Примерно также считал и К. В. Базилевич. Он соглашался с мнением польского историка Ф. Папэ о незначительном [109] влиянии крымского набега на Подолию на общую ситуацию и добавлял: «остается, следовательно, предположить, что Казимир был задержан внутренними затруднениями» {166}. Еще более определенно писал об этом И. Б. Греков. «"Заговор князей" действительно имел место, в 1480 г. для его осуществления не хватало только одного звена: начала военных действий между Литвой и Московским государством», и Казимир, который «располагал информацией об общих настроениях», «решил отказаться от совместных с Ордой выступлений против Москвы в октябре-ноябре 1480 г.». По мнению исследователя, «заговор князей» был очень опасным, потому что «превратить польского короля в пассивного наблюдателя мог только действительно широкий размах подготавливавшегося движения, а в этом большую роль сыграла политическая и дипломатическая деятельность московского государя Ивана III» {167}.

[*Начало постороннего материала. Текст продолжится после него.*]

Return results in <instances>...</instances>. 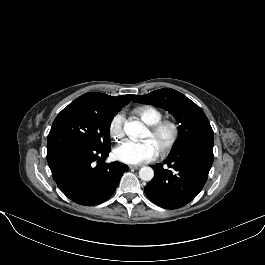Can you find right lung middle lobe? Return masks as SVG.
Instances as JSON below:
<instances>
[{
	"instance_id": "1",
	"label": "right lung middle lobe",
	"mask_w": 265,
	"mask_h": 265,
	"mask_svg": "<svg viewBox=\"0 0 265 265\" xmlns=\"http://www.w3.org/2000/svg\"><path fill=\"white\" fill-rule=\"evenodd\" d=\"M113 117L83 106H67L55 118L48 141L73 138L95 148H110V123Z\"/></svg>"
}]
</instances>
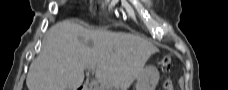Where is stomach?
<instances>
[{"label": "stomach", "instance_id": "stomach-1", "mask_svg": "<svg viewBox=\"0 0 228 90\" xmlns=\"http://www.w3.org/2000/svg\"><path fill=\"white\" fill-rule=\"evenodd\" d=\"M159 79V72L154 66L145 67L140 73L136 90H154Z\"/></svg>", "mask_w": 228, "mask_h": 90}]
</instances>
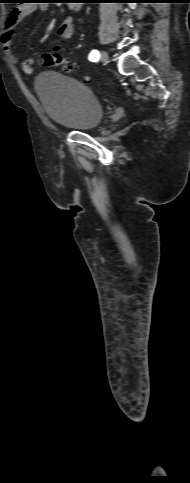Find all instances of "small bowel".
<instances>
[{"label": "small bowel", "mask_w": 190, "mask_h": 483, "mask_svg": "<svg viewBox=\"0 0 190 483\" xmlns=\"http://www.w3.org/2000/svg\"><path fill=\"white\" fill-rule=\"evenodd\" d=\"M36 9L41 12L46 11L47 7L42 5L36 7L33 4H23L19 7L14 8L6 19V27L2 34V45L3 50L8 57V59L14 63L19 64L21 70L25 74H31L33 71L32 59L20 60L18 54L13 50L12 40L16 26L27 16L32 14ZM58 35L64 40H70L74 34V25L71 17L64 19L57 28Z\"/></svg>", "instance_id": "small-bowel-1"}]
</instances>
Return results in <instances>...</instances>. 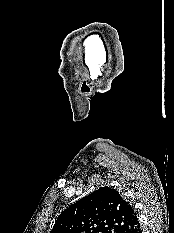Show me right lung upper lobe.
Masks as SVG:
<instances>
[{"mask_svg": "<svg viewBox=\"0 0 174 233\" xmlns=\"http://www.w3.org/2000/svg\"><path fill=\"white\" fill-rule=\"evenodd\" d=\"M133 206L111 187L98 190L64 210L50 233H137Z\"/></svg>", "mask_w": 174, "mask_h": 233, "instance_id": "obj_1", "label": "right lung upper lobe"}]
</instances>
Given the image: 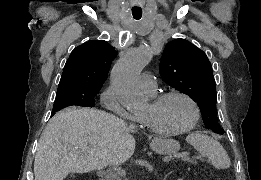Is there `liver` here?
Returning <instances> with one entry per match:
<instances>
[{
	"label": "liver",
	"mask_w": 261,
	"mask_h": 180,
	"mask_svg": "<svg viewBox=\"0 0 261 180\" xmlns=\"http://www.w3.org/2000/svg\"><path fill=\"white\" fill-rule=\"evenodd\" d=\"M135 128L113 114L88 108H66L48 122L38 144L35 180H64L121 166L135 152Z\"/></svg>",
	"instance_id": "liver-1"
}]
</instances>
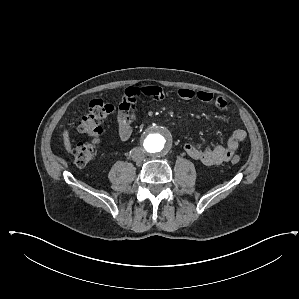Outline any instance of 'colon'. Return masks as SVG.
<instances>
[{
  "instance_id": "5ec220e1",
  "label": "colon",
  "mask_w": 299,
  "mask_h": 299,
  "mask_svg": "<svg viewBox=\"0 0 299 299\" xmlns=\"http://www.w3.org/2000/svg\"><path fill=\"white\" fill-rule=\"evenodd\" d=\"M113 110V107L102 100H93L88 111L79 119L78 130L88 137L86 142L74 149V162L78 167H84L94 160L102 135V120ZM231 162H240L238 155L231 157Z\"/></svg>"
}]
</instances>
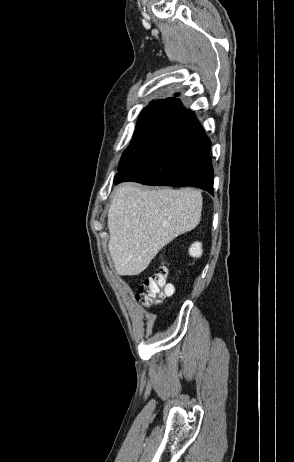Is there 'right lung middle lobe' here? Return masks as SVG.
<instances>
[{"label": "right lung middle lobe", "instance_id": "dd1d6c3e", "mask_svg": "<svg viewBox=\"0 0 294 462\" xmlns=\"http://www.w3.org/2000/svg\"><path fill=\"white\" fill-rule=\"evenodd\" d=\"M183 112L181 102L175 98L157 100L144 108L133 141L124 151L118 171L125 168L141 150L164 134Z\"/></svg>", "mask_w": 294, "mask_h": 462}]
</instances>
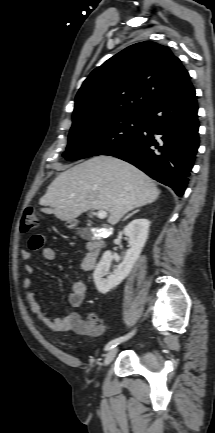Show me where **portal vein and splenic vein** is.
Returning a JSON list of instances; mask_svg holds the SVG:
<instances>
[{"label": "portal vein and splenic vein", "instance_id": "portal-vein-and-splenic-vein-1", "mask_svg": "<svg viewBox=\"0 0 215 433\" xmlns=\"http://www.w3.org/2000/svg\"><path fill=\"white\" fill-rule=\"evenodd\" d=\"M97 217L99 219H105L107 217V212L106 211H98L97 212Z\"/></svg>", "mask_w": 215, "mask_h": 433}]
</instances>
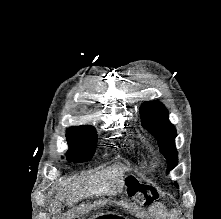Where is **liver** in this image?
Instances as JSON below:
<instances>
[{
    "label": "liver",
    "mask_w": 221,
    "mask_h": 219,
    "mask_svg": "<svg viewBox=\"0 0 221 219\" xmlns=\"http://www.w3.org/2000/svg\"><path fill=\"white\" fill-rule=\"evenodd\" d=\"M128 168L123 166L106 168L100 172L94 174H88L73 182L68 186L66 193H60L59 200L53 201L51 204L52 213H54L57 207L60 205V200L63 195H66L68 204L72 205L78 202L82 198L99 197L104 195H117L123 188L124 173Z\"/></svg>",
    "instance_id": "obj_1"
}]
</instances>
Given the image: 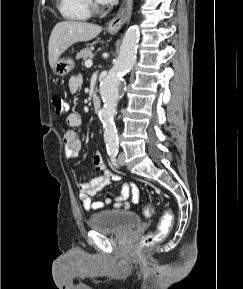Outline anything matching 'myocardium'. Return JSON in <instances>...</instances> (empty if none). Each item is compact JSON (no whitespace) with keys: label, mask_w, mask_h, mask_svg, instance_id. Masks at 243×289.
Segmentation results:
<instances>
[{"label":"myocardium","mask_w":243,"mask_h":289,"mask_svg":"<svg viewBox=\"0 0 243 289\" xmlns=\"http://www.w3.org/2000/svg\"><path fill=\"white\" fill-rule=\"evenodd\" d=\"M87 1H88L89 9L91 12L93 13L102 12V8L97 0H87Z\"/></svg>","instance_id":"myocardium-1"}]
</instances>
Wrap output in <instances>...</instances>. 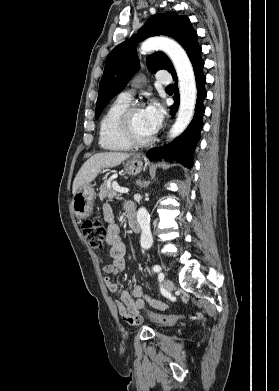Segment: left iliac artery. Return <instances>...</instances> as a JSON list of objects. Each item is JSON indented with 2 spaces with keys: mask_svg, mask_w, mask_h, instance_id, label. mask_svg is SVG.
<instances>
[{
  "mask_svg": "<svg viewBox=\"0 0 279 391\" xmlns=\"http://www.w3.org/2000/svg\"><path fill=\"white\" fill-rule=\"evenodd\" d=\"M153 271H154V272H159V279H160V280H163V279H164V274L160 272V271H161V267H160L159 265H155V266L153 267Z\"/></svg>",
  "mask_w": 279,
  "mask_h": 391,
  "instance_id": "obj_1",
  "label": "left iliac artery"
}]
</instances>
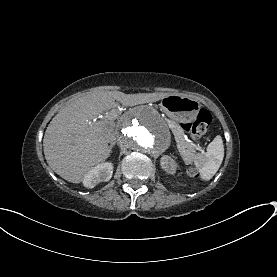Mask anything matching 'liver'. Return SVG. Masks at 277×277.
Returning <instances> with one entry per match:
<instances>
[{"mask_svg":"<svg viewBox=\"0 0 277 277\" xmlns=\"http://www.w3.org/2000/svg\"><path fill=\"white\" fill-rule=\"evenodd\" d=\"M168 95L96 91L79 97L60 110L45 131L43 149L48 165L68 182L80 183L93 166L110 156L109 144L119 137L111 117L97 121V116L117 107V102L135 106L156 102Z\"/></svg>","mask_w":277,"mask_h":277,"instance_id":"liver-1","label":"liver"}]
</instances>
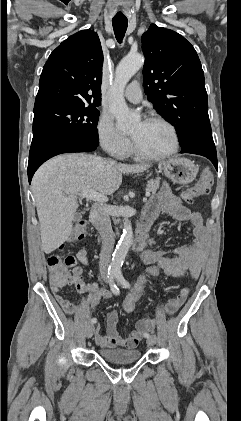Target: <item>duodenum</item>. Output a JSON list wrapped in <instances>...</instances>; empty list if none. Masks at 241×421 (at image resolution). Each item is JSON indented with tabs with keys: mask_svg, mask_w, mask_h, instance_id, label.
Masks as SVG:
<instances>
[{
	"mask_svg": "<svg viewBox=\"0 0 241 421\" xmlns=\"http://www.w3.org/2000/svg\"><path fill=\"white\" fill-rule=\"evenodd\" d=\"M153 221H154L153 218L144 216L134 239V243H133L134 250H141L144 247L145 241L148 237V233Z\"/></svg>",
	"mask_w": 241,
	"mask_h": 421,
	"instance_id": "410a0bca",
	"label": "duodenum"
}]
</instances>
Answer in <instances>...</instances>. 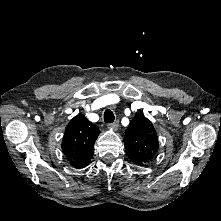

К причинам, заставившим короля Казимира отказаться от совместного с Большой Ордой похода на Россию, на наш взгляд, можно было бы прибавить еще одну чисто военного характера. Под Кременцом в это время находился стратегический резерв Ивана III, подкрепленный с 20 октября сильными полками его братьев Андрея Большого и Бориса. Этот резерв надежно заслонял Москву с запада. Ахмед-хан, прочно застрявший перед угорским порогом, не смог бы прийти на помощь своему союзнику в случае литовского похода на Москву. А идти на соединение с ордынцами южнее Угры было с военной точки зрения бессмысленным. Угра, как показали предыдущие сражения, была надежно защищена русскими полками. Поэтому можно сказать, что не только внешнеполитическая и внутриполитическая обстановка не благоприятствовала вступлению Казимира в войну на стороне Ахмед-хана, но и обстановка стратегическая.
Признавая большое значение дипломатического искусства Ивана III, на первое место при описании событий осени 1480 г. все-таки следовало бы поставить его деятельность как военачальника и организатора войны. Фактически судьба войны была предрешена в четырехдневном упорном сражении на переправах через Угру, которое остановило продвижение Ахмед-хана. Дальнейшая жесткая оборона Угры и сосредоточение большого резервного войска в Кременце довершили создание той стратегической обстановки, в которой Ахмед-хан вынужден был [110] топтаться на месте, лишенный поддержки своего союзника. Выигранное время позволило Ивану III преодолеть внутриполитический кризис, связанный с мятежом его братьев, и собрать под своим знаменем все военные силы страны. Война была выиграна еще до того, как Ахмед-хан побежал от Угры.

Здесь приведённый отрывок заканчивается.